Tuesday, 9 February 2016
Managing the unfolding tragedy in the Middle East , the unraveling of Syria
The ongoing conflict in Syria is a great tragedy involving the lives of millions of people being killed and rendered homeless and stateless because certain groups of nations have taken sides and are engaged in score settling while a human tragedy is unfolding on a monumental scale.
When the Arab spring started in 2010 and governments and ruling houses were collapsing in Tunisia, Egypt, Libya and eventually Yemen and Syria it was hailed by many as the dawn of a democratic transition sweeping through the Middle East by many Western governments and generally encouraged or tolerated even when legitimate governments and regimes were being undermined.

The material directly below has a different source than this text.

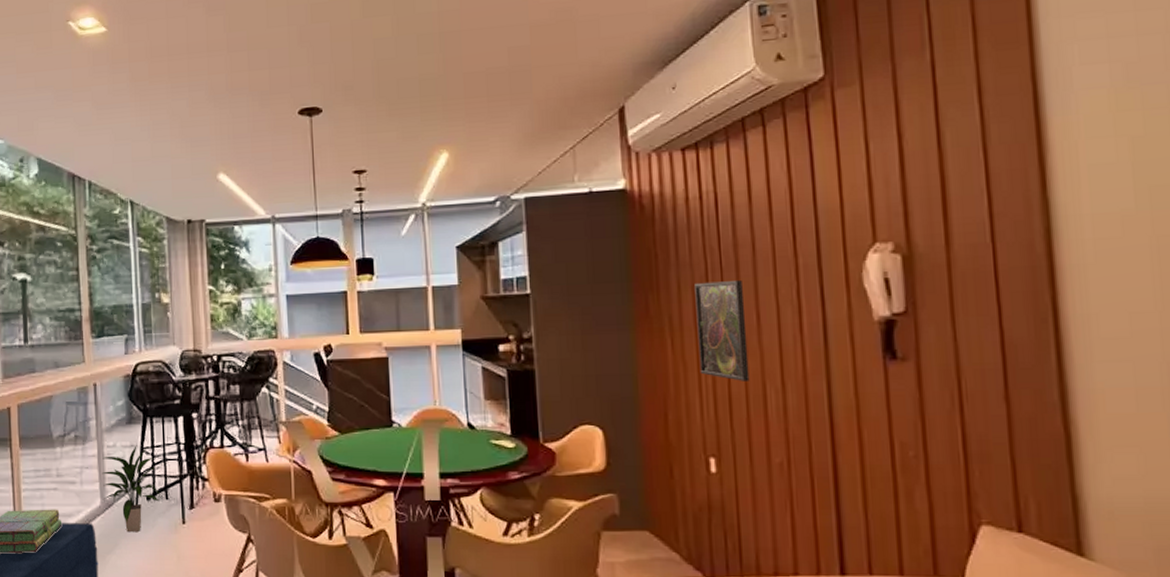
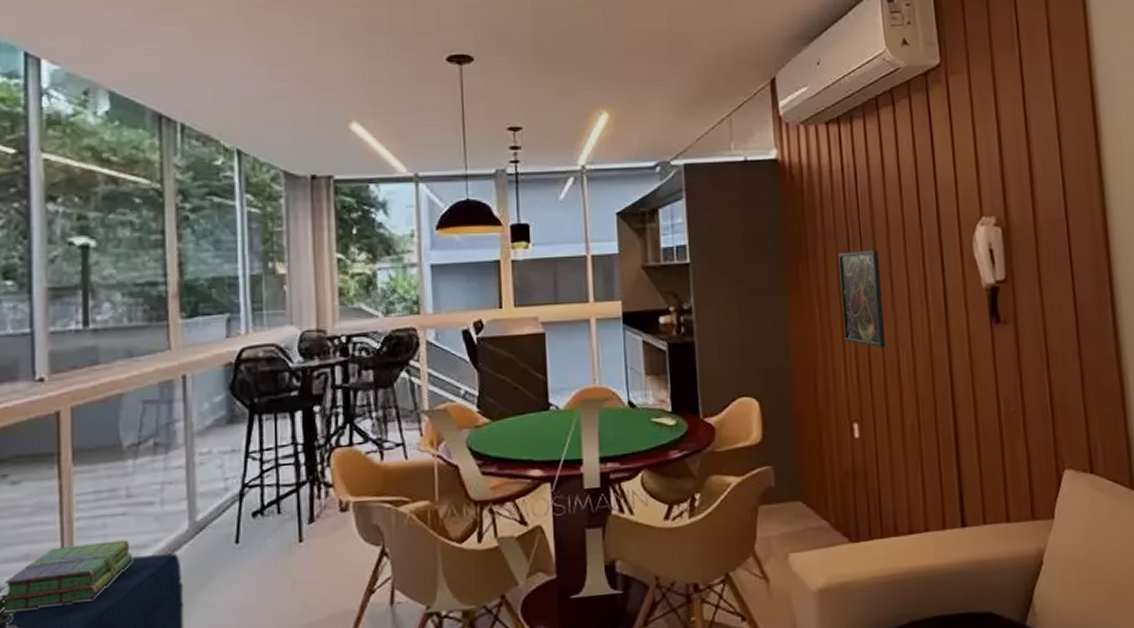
indoor plant: present [102,445,161,533] -> none [191,450,271,560]

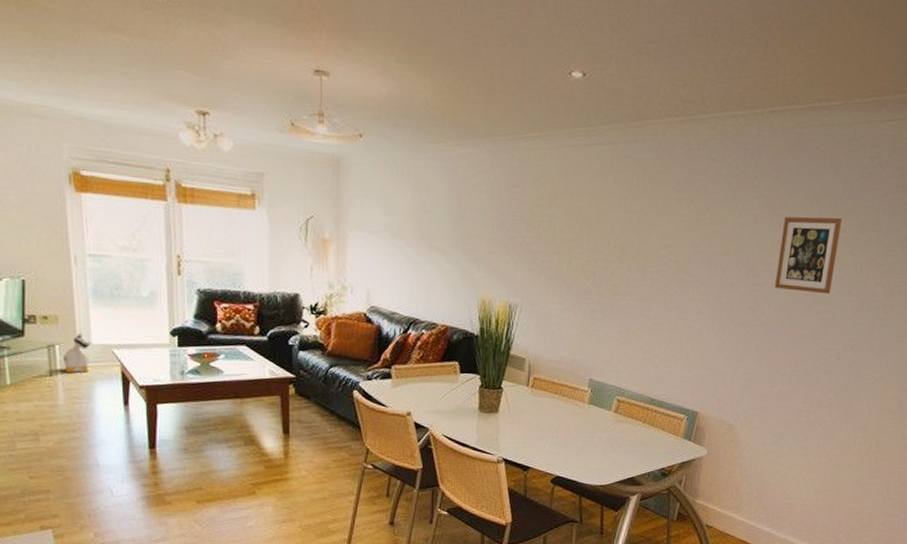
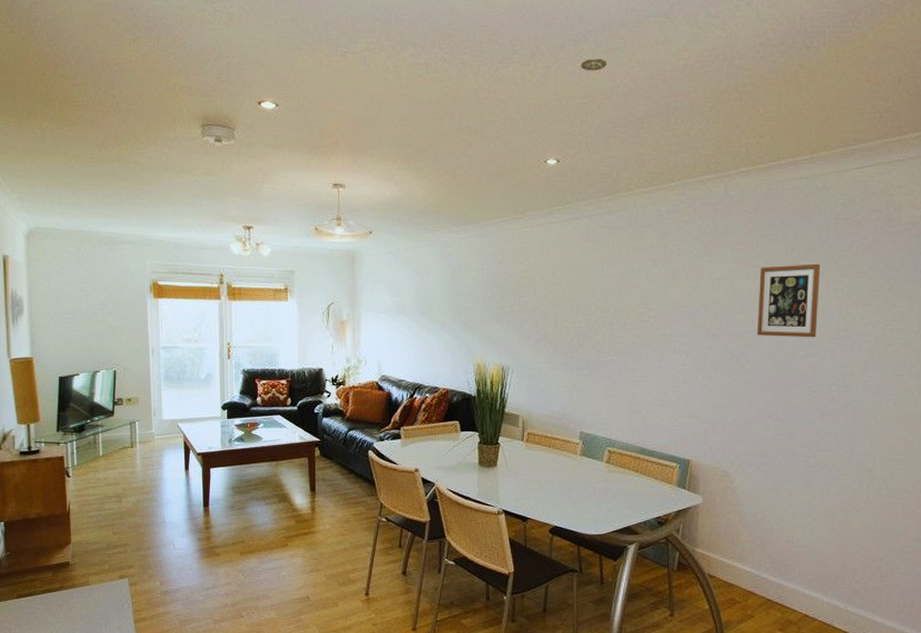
bag: present [62,334,91,373] -> none [141,412,162,444]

It took the descent of Libya into chaos for the global community to realise that every time a legitimate government is overthrown through violence it creates an opportunity for other elements albeit undesirable to fill the vacuum.
History has always shown and revealed that the violent overthrow of a legitimate government no matter how oppressive its policies may be has hardly ever led to the establishment of a just and humane society.
Violence always tends to breed violence and any form of reform rooted in violence will only spur another cycle of violence to alter it. Those who come to power by the sword always invariably fall by the sword. The Western democracies have always tended to look the other way when a repressive regime is being displaced by a violent uprising except when the regime in question is in their good books.
The universal fact still remains that government to be just and equitable ought to be borne out of a negotiated settlement and a out of a shared consensus. The idea of forcing a regime change at the barrel of a gun ought to be condemned and discountenanced by the civilized world no matter how abhorrent the regime in question maybe.
In Africa for instance none of the regimes that were borne out of a guerilla or bush insurrection has ever given birth to a stable and dependable democracy. Such governments have tended to imbibe the stay put mentality and are themselves always needed to be forced out of office. It was pretty obvious to the West that a regime as oppressive as that in place in Syria could only be 'forced' out but at what cost ?
Can the human tragedy unfolding in Syria justify the arming of guerilla groups to overthrow a legitimate government ? This is a question the great Powers must answer, if not the Syrian scenario can easily repeat itself again. All the major powers looked askance as Syria descended into chaos and only began to be concerned as the chaos translated into the greatest exodus and migration of men across boundaries since the end of WW2.
As Europe is now inundated with a refugee crises of unimaginable proportion, the evil of unsettling a legitimate government has begun to seep into the consciousness of policy makers worldwide.
The world must come to realise that governance is a serious business that must be addressed squarely and legitimately through consensus and dialogue and not by force or coercion if not the kind of tragedy we are seeing in the Middle East today will remain common place.
The notion of regime change that is being bandied in certain diplomatic circles in the West must give way to a notion of a legitimate democratic and constitutional transition no matter how painstaking the process may be.